Yes. On your question on Azerbaijan, yes, in fact, we did sign an MOU, and we're working with the governments of Azerbaijan with SOCAR, the national company on progressing that to a production sharing agreement. And what I'll say -- what I will say about what we're doing in Azerbaijan, this is the one thing in our portfolio that we've been trying to add for the last 5 or 6 years, looking in specific basins around the world where you have an order of magnitude opportunity greater than we have currently in terms of Colombia, Ecuador, Canada, where you can find multi-Tcf type fields, you can find a couple of hundred million barrel oil fields. And so it's a very large block of land in a very prospective part of the country onshore, and we're very excited about it. You'll hear more about it when we go to a definitive agreement with a production sharing agreement, hopefully, in the third, fourth quarter here. And so yes, we're very excited about Azerbaijan.

Operator

Operator

And our next question will come from Garrett Fellows with J.H. Lane Partners.

Garrett Fellows

Analyst

So I mean, you listed a few other ways of raising capital here, the royalties, non-core asset sales. I guess I'm curious why we felt the need to do the forward sale sort of loan agreement now if the assumption is that this was to derisk the $184 million amort payment next year, why do we need to pay a full year of interest on it? Or maybe there's something else going on that I don't know?

Ryan Paul Ellson

Management

Yes. No, it's a good question. And I think part of it is the #1 concern I think people had with the company was addressing next year's maturity. And so we think we're proactively addressing the maturity. In respect to the interest, the way we've structured things, there's actually going to be a very low negative carry on the transaction. So again, de minimis negative carry just with investments that we can do and some tax efficiency that we have. And so we thought now would be the time to proactively address that with very minimal cost.

Garrett Fellows

Analyst

Okay. Okay. Great. And then I guess just quickly on Azerbaijan. Could you walk us through the kind of cadence of how this project progresses. And let's say you have a signed MOU or signed production sharing agreement in the back half of the year. How does this project progress from there?

Gary Stephen Guidry

Management

Yes. It's a 5-year first phase, very low cost in terms of the reward that's in front of us. And so there's no pressure in terms of timing. We have a full 5 years from the time the Congress ratifies a PSA. And so timing that we see, there are discoveries on the block -- it is very close to infrastructure.
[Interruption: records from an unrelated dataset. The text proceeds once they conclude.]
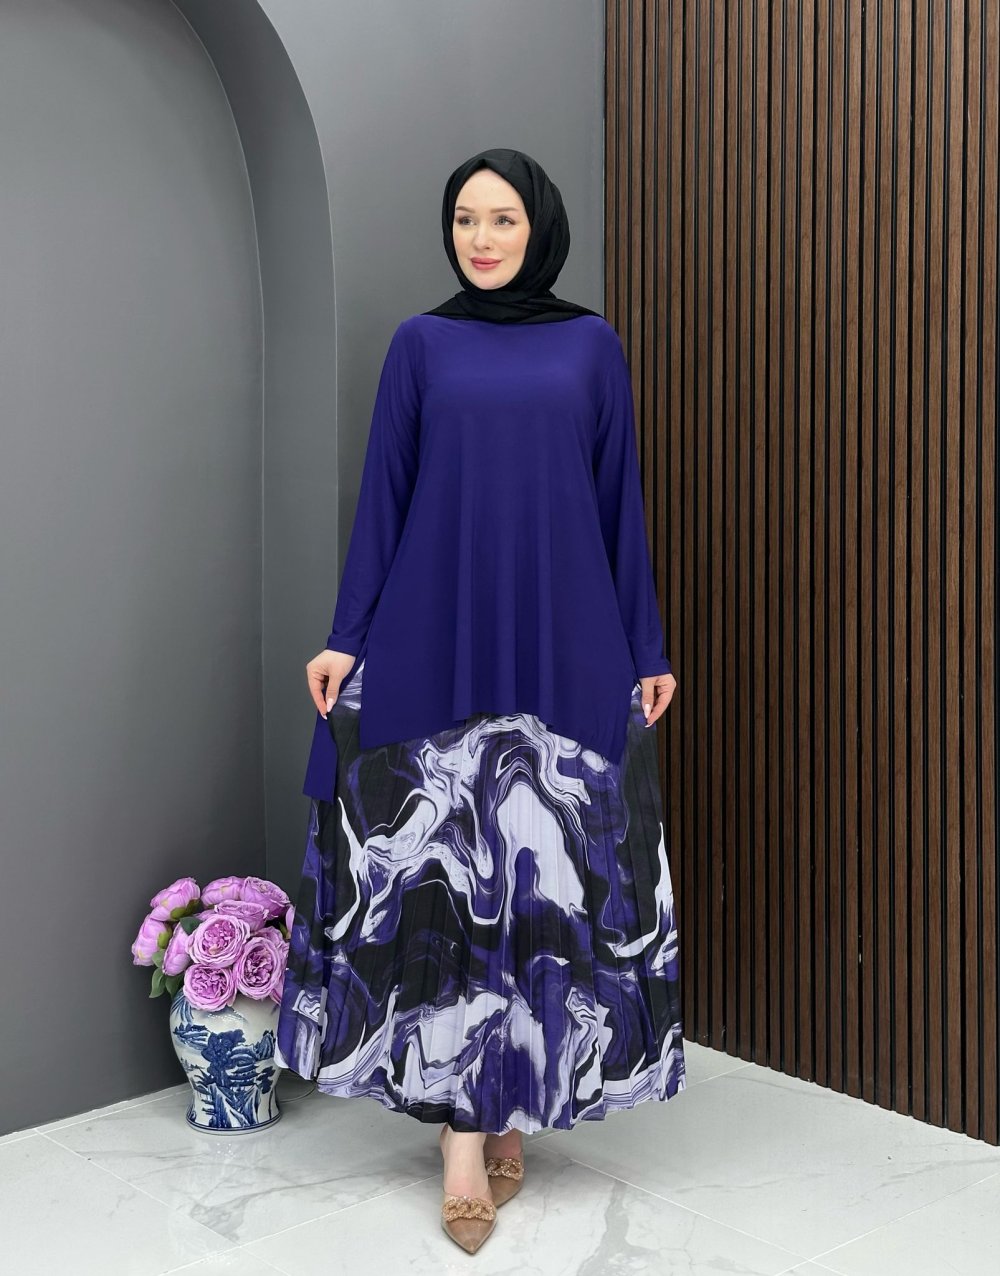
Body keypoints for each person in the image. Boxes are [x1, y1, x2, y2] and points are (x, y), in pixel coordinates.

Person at [275, 146, 686, 1255]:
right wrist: (346, 635)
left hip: (565, 635)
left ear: (538, 226)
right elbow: (384, 498)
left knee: (541, 884)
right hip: (434, 631)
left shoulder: (591, 345)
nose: (483, 238)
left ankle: (506, 1103)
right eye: (466, 218)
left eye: (503, 218)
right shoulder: (421, 344)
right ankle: (466, 1143)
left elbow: (619, 503)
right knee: (452, 885)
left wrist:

Gas, there's a very, very prolific price for both domestic and European exports. There's room in pipelines. And so that explains our excitement about having big structures in a very prolific oil and gas basin. And it really is just applying modern technology that will apply over the next years to come. And so that is the timing. It's a 5-year program, and we'll disclose more about it, but a low cost of entry that we see with -- in terms of the reward that's potentially there.

Garrett Fellows

Analyst

Got it. But just in terms of when you could actually start producing after the PSA is signed?

Gary Stephen Guidry

Management

Depending on a proven discovery within that same year.

Operator

Operator

Gentlemen, there are no further questions at this time. Please continue.

Gary Stephen Guidry

Management

I would once again like to thank everyone for joining us today. We look forward to speaking with you over the next quarter and update you on our ongoing progress. Thank you.

Operator

Operator

This concludes today's conference call. Thank you for participating, and you may now disconnect.